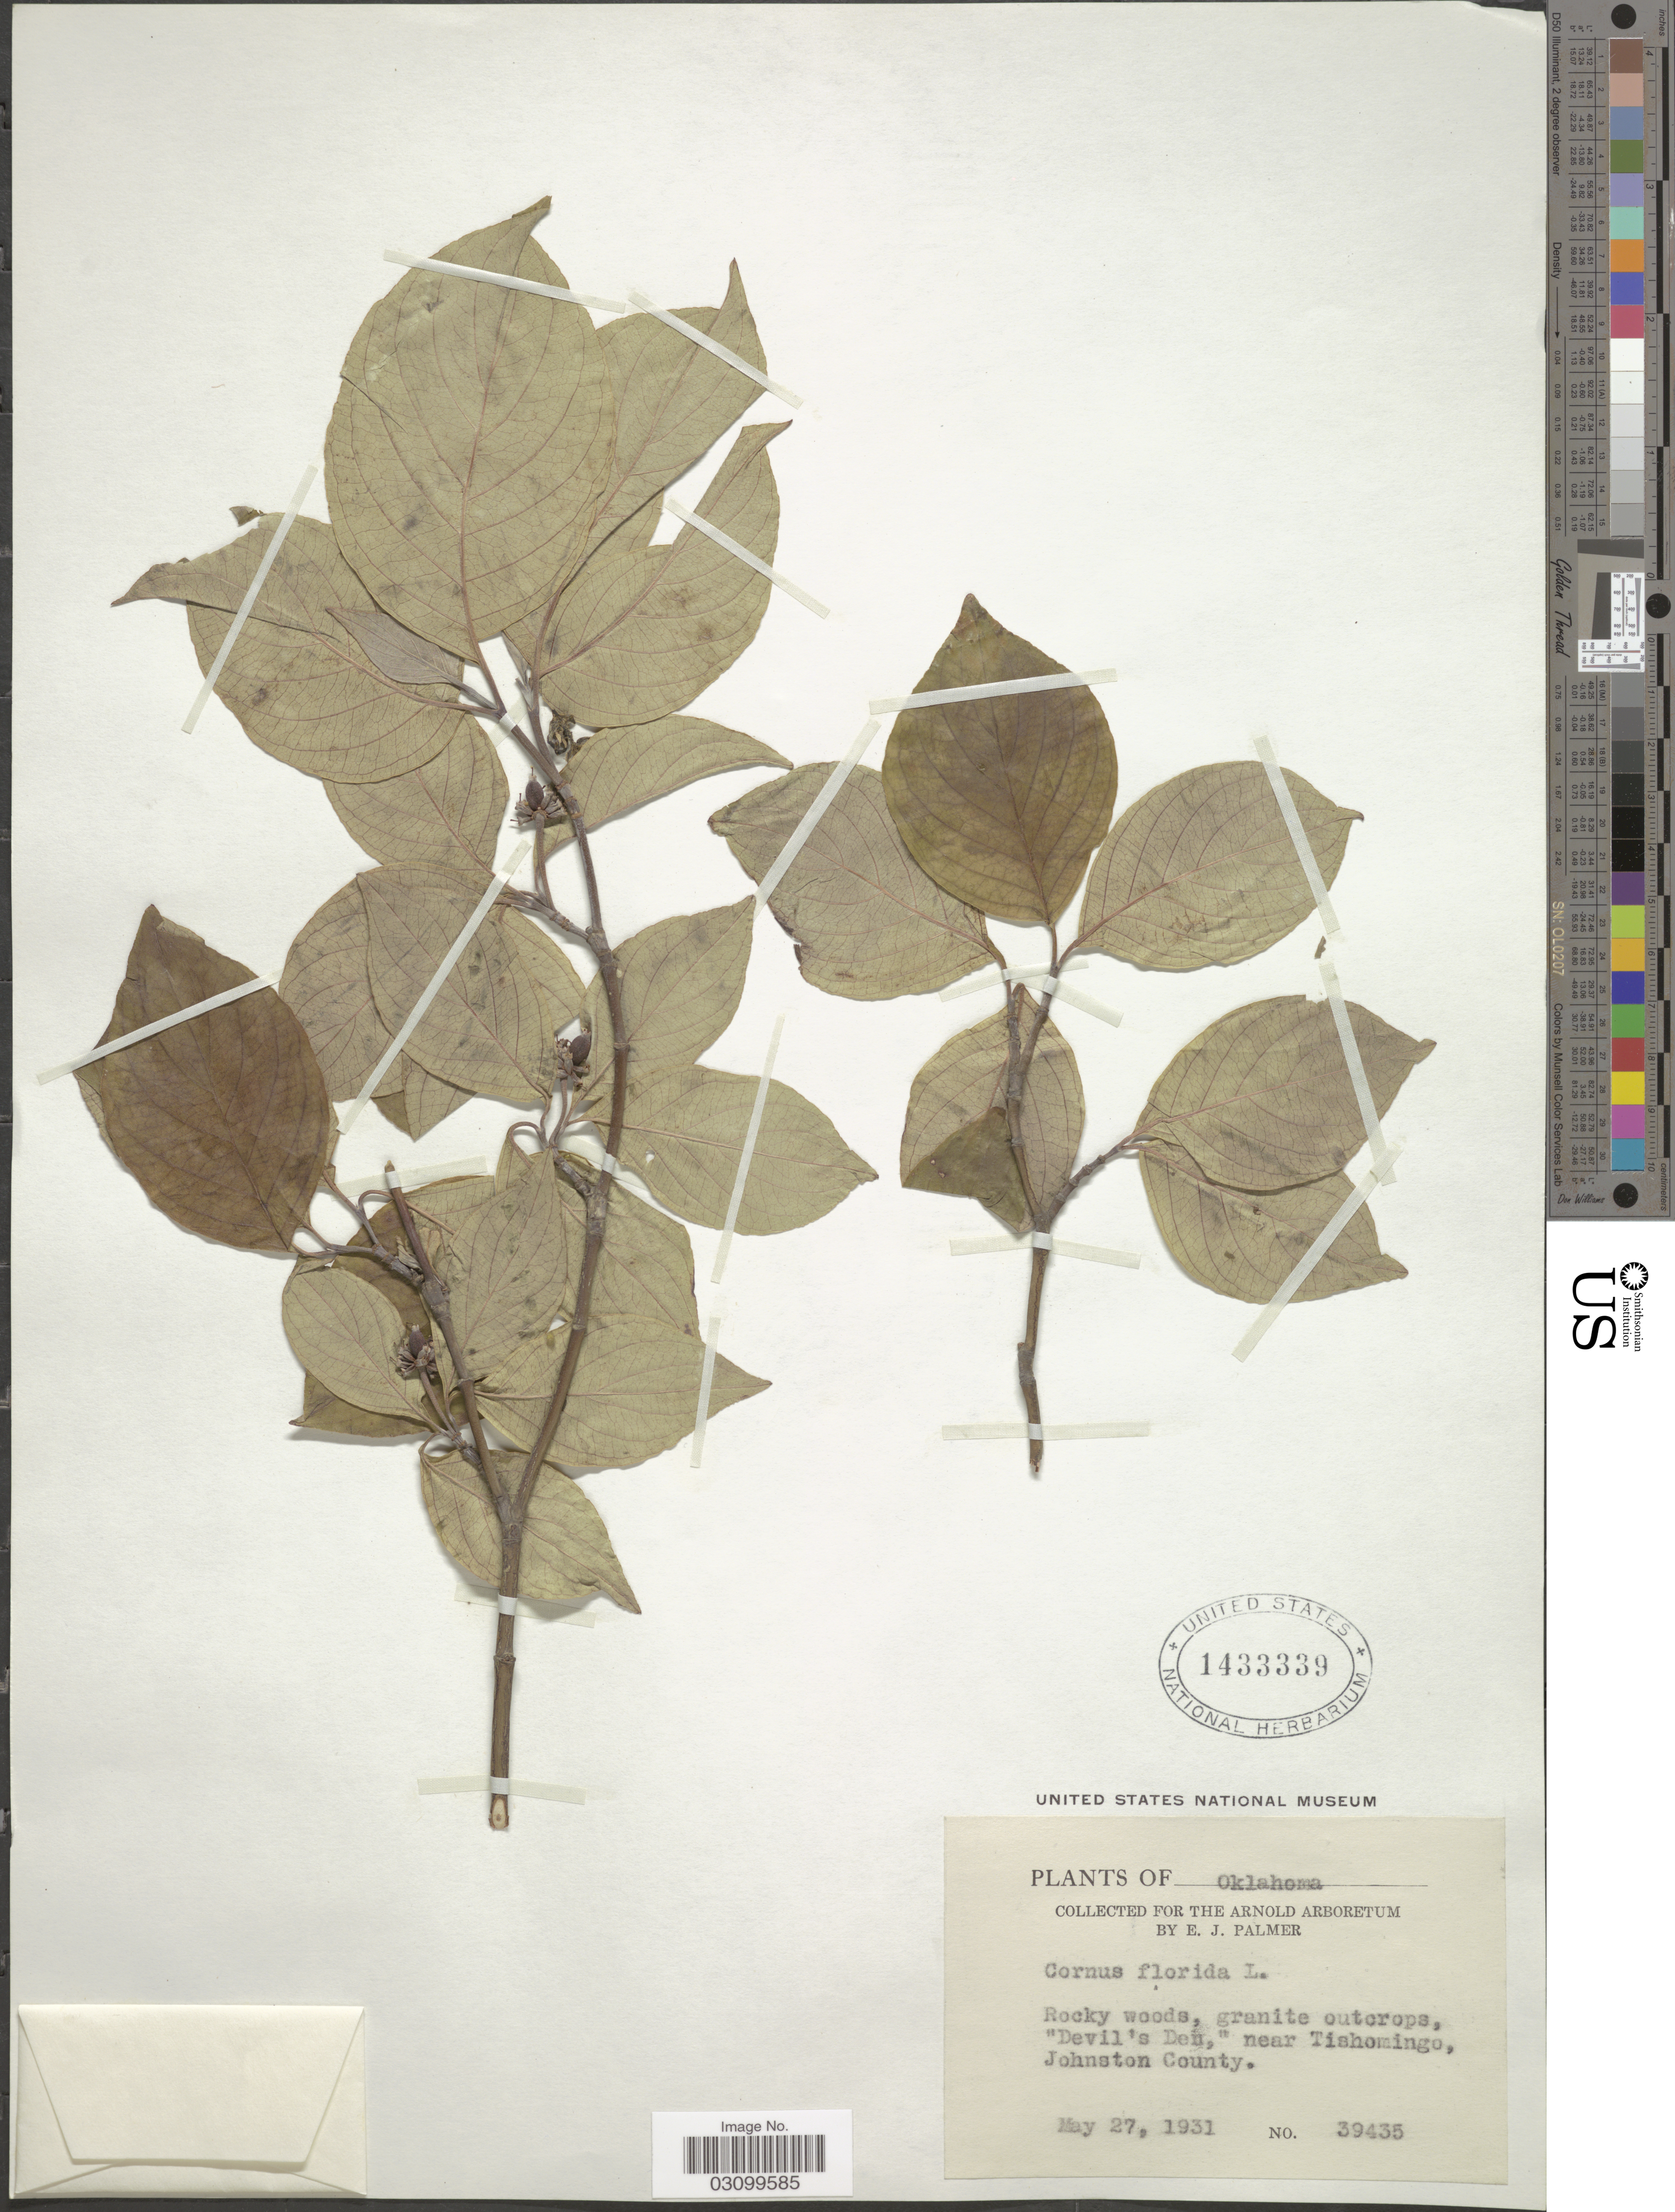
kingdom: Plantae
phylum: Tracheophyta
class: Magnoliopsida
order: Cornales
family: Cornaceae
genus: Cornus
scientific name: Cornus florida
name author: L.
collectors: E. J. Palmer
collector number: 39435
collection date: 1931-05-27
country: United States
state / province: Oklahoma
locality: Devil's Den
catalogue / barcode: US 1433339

- _CHALLENGE_: Retype everything from the line containing "country: United States" down to the end of the items, copying each line without change.

- _RESPONSE TO THE EXERCISE_:
country: United States
state / province: Oklahoma
locality: Devil's Den
catalogue / barcode: US 1433339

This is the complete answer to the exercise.